MRO inventories frequently contain major components of mission-critical equipment-an extra engine is common. These are frequently purchased at the same time as the equipment and capitalized as part of the total purchase. All too often multi-site facilities duplicate these rarely needed components and retain them until the equipment is retired, resulting in the need to discard essentially new components. Comparing component stockpiles available at different sites and reducing component inventories as equipment nears its replacement date can minimize such expenditures.

Cost savings can be realized when sites compare and share this inventory. To maximize multi-site sharing, staff must adhere rigorously to a common system of description when listing parts so that searches of multi-site inventories return correct results quickly.

Increasingly effective preventive maintenance programs reduce the demand for unplanned MRO parts inventories. Reality dictates, however, that the demand for such parts will never fall to zero.


Ideally, each part would be ordered when the projected demand generated from the future scheduled maintenance work order exceeds the quantity on hand minus safety stock. The purchase order due date is calculated as follows:

• Begin with the date required for preventive maintenance scheduled work.
• Back up this date by the time required for internal picking and kitting of the material for the maintenance work order.
• Back up the new date by internal receiving, inspection, and testing time.
• Back up the new date by delivery time from the vendor site or distribution point to the receiving dock.
• Back up the new date by accurate (neither inflated, nor “rush”) supplier lead time.
• Back up the new date by some factor for safety time (if required based on supplier & transportation reliability).
• Back up the new date by internal purchase order processing and approval lead-time.

Cost-cutting opportunities in this area include:

• A reduction in minimum-order requirements negotiated with the supplier.
• Supply chain initiatives like vendor consolidation and electronic ordering. These are frequently already in place in connection with large purchase orders; their extension to the small order quantities characteristic of MRO is often cost effective.
• Elimination of safety time used to insure timely delivery of parts. Safety time (not to be confused with safety stock) can frequently be reduced or eliminated as supplier programs and supplier communications evolve.


An inflated MRO inventory is an opportunity for cost reductions in most energy and manufacturing organizations.
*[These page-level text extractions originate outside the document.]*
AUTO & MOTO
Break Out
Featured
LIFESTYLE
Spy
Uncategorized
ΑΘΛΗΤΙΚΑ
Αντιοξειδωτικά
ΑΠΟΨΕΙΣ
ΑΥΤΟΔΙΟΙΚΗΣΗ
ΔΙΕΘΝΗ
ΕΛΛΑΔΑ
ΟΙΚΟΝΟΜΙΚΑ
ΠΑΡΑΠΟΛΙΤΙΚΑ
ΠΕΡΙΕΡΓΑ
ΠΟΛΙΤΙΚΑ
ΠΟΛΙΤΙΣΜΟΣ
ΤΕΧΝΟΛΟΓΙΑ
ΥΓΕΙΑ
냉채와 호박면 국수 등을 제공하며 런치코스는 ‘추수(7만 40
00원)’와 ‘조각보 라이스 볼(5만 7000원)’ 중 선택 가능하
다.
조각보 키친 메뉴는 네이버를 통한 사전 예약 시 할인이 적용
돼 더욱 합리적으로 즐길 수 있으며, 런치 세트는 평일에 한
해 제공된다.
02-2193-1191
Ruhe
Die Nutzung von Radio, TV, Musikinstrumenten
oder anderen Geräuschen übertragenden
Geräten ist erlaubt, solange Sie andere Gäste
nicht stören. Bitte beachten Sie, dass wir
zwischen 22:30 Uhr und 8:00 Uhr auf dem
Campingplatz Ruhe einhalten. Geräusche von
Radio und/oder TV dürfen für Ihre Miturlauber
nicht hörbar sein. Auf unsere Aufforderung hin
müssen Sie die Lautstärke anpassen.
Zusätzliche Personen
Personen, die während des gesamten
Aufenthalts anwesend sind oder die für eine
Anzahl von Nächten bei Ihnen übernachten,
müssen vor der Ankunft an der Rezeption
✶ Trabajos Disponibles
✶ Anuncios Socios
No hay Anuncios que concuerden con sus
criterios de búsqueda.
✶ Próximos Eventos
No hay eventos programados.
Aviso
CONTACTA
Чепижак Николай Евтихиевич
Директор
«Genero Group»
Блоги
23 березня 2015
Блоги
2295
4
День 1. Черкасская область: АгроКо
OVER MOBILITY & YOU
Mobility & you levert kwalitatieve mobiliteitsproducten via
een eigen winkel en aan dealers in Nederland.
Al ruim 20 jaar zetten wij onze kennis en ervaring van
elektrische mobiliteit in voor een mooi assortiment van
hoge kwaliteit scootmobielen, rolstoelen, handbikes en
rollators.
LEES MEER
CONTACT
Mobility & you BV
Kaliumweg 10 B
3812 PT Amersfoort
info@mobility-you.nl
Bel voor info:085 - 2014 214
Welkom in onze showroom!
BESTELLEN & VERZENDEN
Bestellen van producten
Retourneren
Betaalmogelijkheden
And it is not a one-time event. The MRO inventory must be reevaluated periodically to ensure that it is reduced appropriately following, for instance:

Mergers with or acquisitions of companies with similar or identical equipment. Mergers also create the possibility that stocks can be consolidated and reduced because the same MRO parts may support multiple pieces of equipment.

Changes in technology. Newly available parts from either the original manufacturer or an aftermarket supplier may, for instance, extend MTBF.

Changes in corporate strategy that alter the importance of specific equipment and its products to the bottom line. Such changes may significantly alter the risk factors used to optimize the capital investment in parts.

Joanne Kelley is managing director, TransFormance Group, and senior vice president, SPL WorldGroup. TransFormance Group Affiliate Karen Schneider is an expert in areas where information technology and strategy intersect, including process reengineering, IT issues during mergers, and enterprise resource planning.

What is MRO?

MRO (Maintenance, Repairs and Operations) inventory consists of the indirect materials that are required for manufacturing processes, but do not become part of the product. The bulk of MRO inventory consists of small quantities of lots of parts used for repairs to machinery and equipment.

Unlike Raw Materials (Raws), Work in Process (WIP) and Finished Goods (FGI) inventories, MRO inventory items are usually expensed upon receipt and do not appear on the balance sheet.